2021年9月場所個別評価 豊昇龍

 自己最高位であり、新三役を目指す場所となったが5勝8敗2休という成績に終わった。初日は正代を破り、これで対正代戦は3連勝となった。しかし2日目からは3連敗。そして5日目から急性扁桃炎で途中休場した。その後8日目から再出場するも結局5勝で場所を終えた。

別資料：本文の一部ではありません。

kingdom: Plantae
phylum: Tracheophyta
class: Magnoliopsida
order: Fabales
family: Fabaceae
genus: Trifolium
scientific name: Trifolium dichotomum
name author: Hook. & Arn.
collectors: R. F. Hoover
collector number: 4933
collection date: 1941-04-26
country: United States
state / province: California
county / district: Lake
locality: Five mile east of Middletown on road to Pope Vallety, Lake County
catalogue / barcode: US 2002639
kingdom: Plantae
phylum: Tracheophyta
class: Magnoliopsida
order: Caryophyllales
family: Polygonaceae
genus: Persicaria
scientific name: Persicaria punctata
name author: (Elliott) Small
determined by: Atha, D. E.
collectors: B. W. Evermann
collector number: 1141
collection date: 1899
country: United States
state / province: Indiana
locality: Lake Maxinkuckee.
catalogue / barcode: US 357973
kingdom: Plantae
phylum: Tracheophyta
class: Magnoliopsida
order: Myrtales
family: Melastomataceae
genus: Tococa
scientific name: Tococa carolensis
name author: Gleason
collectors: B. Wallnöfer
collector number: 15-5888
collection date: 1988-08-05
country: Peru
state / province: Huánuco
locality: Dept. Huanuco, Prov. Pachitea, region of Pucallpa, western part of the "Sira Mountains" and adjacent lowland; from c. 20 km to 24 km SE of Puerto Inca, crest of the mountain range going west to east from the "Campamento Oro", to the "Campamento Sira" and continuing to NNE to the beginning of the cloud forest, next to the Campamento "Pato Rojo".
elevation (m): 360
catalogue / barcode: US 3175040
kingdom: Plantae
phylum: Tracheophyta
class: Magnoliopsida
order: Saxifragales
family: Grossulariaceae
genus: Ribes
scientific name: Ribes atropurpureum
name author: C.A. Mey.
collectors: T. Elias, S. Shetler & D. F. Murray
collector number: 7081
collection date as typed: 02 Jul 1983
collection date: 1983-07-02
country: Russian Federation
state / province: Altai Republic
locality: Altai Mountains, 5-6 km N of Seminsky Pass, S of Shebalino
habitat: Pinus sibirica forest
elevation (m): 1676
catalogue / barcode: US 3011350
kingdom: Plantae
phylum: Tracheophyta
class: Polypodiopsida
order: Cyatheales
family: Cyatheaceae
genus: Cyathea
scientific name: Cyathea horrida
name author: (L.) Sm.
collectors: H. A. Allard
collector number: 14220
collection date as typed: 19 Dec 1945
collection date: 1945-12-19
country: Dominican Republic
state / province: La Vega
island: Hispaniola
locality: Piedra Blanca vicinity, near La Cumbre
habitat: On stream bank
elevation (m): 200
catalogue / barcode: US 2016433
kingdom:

 まずは9日目の若隆景戦に触れたい。立ち合いから押し込まれ、俵に詰まったが網打ちで残した。そして今度は後ろに付かれたところで右手を取っての一本背負いが奇麗に決まった。柔道でいう「一本」である。もっと言えば右手を取ると同時に二丁投げにいっており、柔道でいえば一本背負いと払い腰の合わせ技である。物言いがついたが、あまりに豪快に決まったので協議中の審判が笑っていたくらいである。改めて豊昇龍の身体能力の高さと足技の引き出しの多さには驚くばかりである。間違いなく今場所最高の一番だったと言える。そして後々語り継がれる取組となりそうだ。

 前半の上位戦に関しては正代戦は相手の圧力に後退するも右が入り、左も入ったところで一気に寄り切った。照ノ富士戦はすぐに左上手を与えてしまった点が物足りない。また2日目からは連敗したが上位力士相手に立ち合い負けはしておらず、経験の差で負けたという印象である。経験さえ積めば三役は近そうである。

 残念だったのは5日目からの休場である。扁桃炎でのどを痛め、食事が摂れなかったのが原因だと思うが、体重が7キロ減ったようである。これは軽量力士にとっては致命的である。再出場後は押し込まれる相撲内容が多かった。

 11月場所は西前頭5枚目となった。上位力士と対戦するかは微妙だが巻き返しを期待したい。今場所は負け越したものの、上位力士相手に全く通用していない訳ではなく、悲観すことはない。あとは稽古と本場所の土俵で力を付ければ自ずと番付は上がっていくと思うので今後に期待したい。